Thursday, May 3, 2012
Review and photos: Dale Chihuly glass sculptures brighten Dallas Arboretum
You don't want to miss Dale Chihuly's colorful, cartoon world.
Traipsing past the Dale Chihuly glass sculptures at the Dallas Arboretum is like hopping down Alice's rabbit hole. Bright, whimsical spires of blown glass jut high in the sky, protrude low in flower beds, and float in specially-made boats in water features at the Arboretum. Fifteen installations were made specifically for Dallas by the famous glass artist, and their final debut is the result of years of work to get them here.
Costing $1.8 million to maintain over the course of six months, the Chihuly exhibit at the Arboretum is a first for the site. Arboretum officials expressed interest in a exhibit by Chihuly 10 years ago, but at that time his work hadn't been reconfigured for an outdoor setting. Chihuly has since exhibited in 10 other outdoor gardens, and now Dallas gets its turn.

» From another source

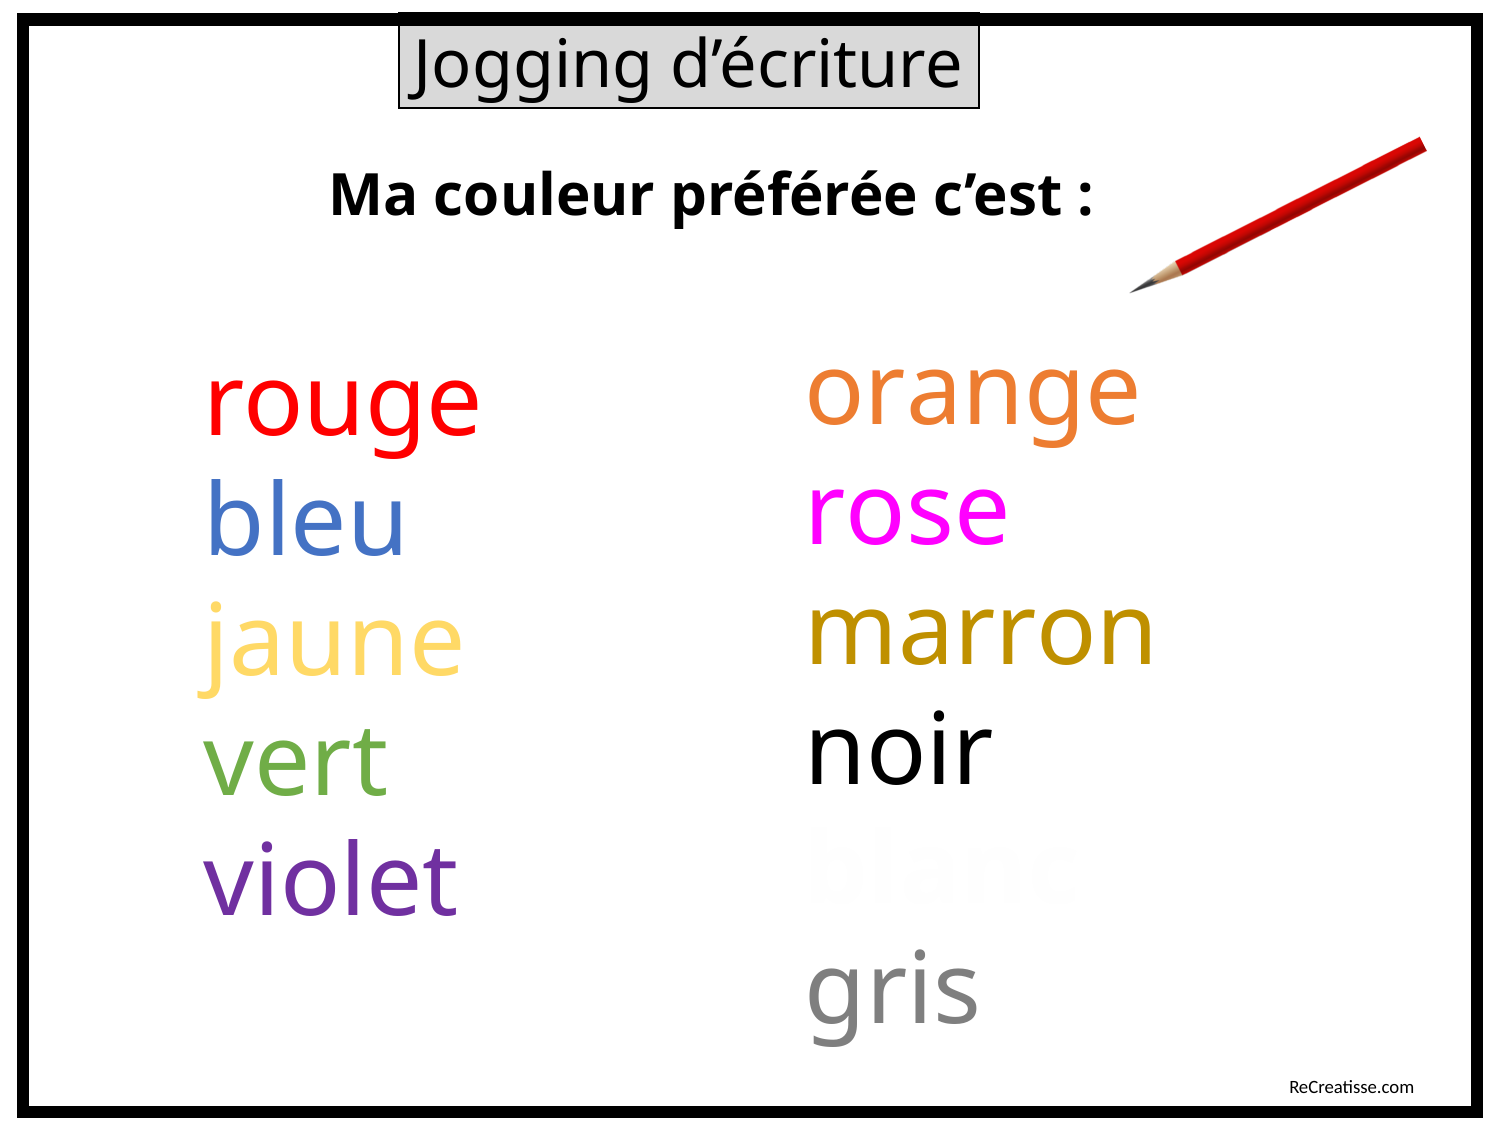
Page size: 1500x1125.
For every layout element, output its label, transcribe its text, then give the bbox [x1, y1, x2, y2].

If there ever was a time to visit the Dallas Arboretum, it's May 5 through November 5, when the Chihuly pieces will be on display. The art complements the flowers in both color and style, making the Arboretum just a little groovier than it was a few weeks ago. Each installation shines colorfully during the day and will be illuminated at night -- "dramatically," we're told.
"Our recommendation has always been to get out here and see it twice," -- at night and during the day, said Gillian Breidenbach of Bank of America, a sponsor of the exhibit, along with AT&T.
The exhibition's high points are the 15 special installations that Chihuly created just for Dallas. But the gardens also feature some pieces created as far back as 1995, which look as good as new. Glass orange orbs blossom up next to flowers of the same color, and zebra-striped cylinders stand rooted in another flower bed. Because of the bold colors, bright as a cartoon, Chihuly has made a grandiose mark on the botanical garden without being tacky.
It took crews two weeks to assemble the thousands of pieces of glass, which were put together with cranes, ladders, scaffolding, and scissor lifts. They're said to be able to withstand severe weather, but Dallas is a first: "We've never dealt with golf-ball-sized hail, so that's the only thing I'm worried about," Chihuly said.
The glass pieces are cleaned with diapers and Swiffer wipes and treated with non-ammonia chemicals, said Chihuly's publicist Janet Makela. When not on display, the pieces are disassembled, shipped back to Washington, and stored in giant containers and on shelves in a warehouse. The Dallas-specific pieces will also be shipped to Washington after their run, and Chihuly's head of exhibitions Britt Cornett wasn't sure if they would be re-exhibited.
The inspiration behind Chihuly's work doesn't appear to be terribly deep or emotional, according to Chihuly's explanation. He's inspired by nature and simply riveted by glass-blown pieces. "I just try to make something that nobody's seen before," he said.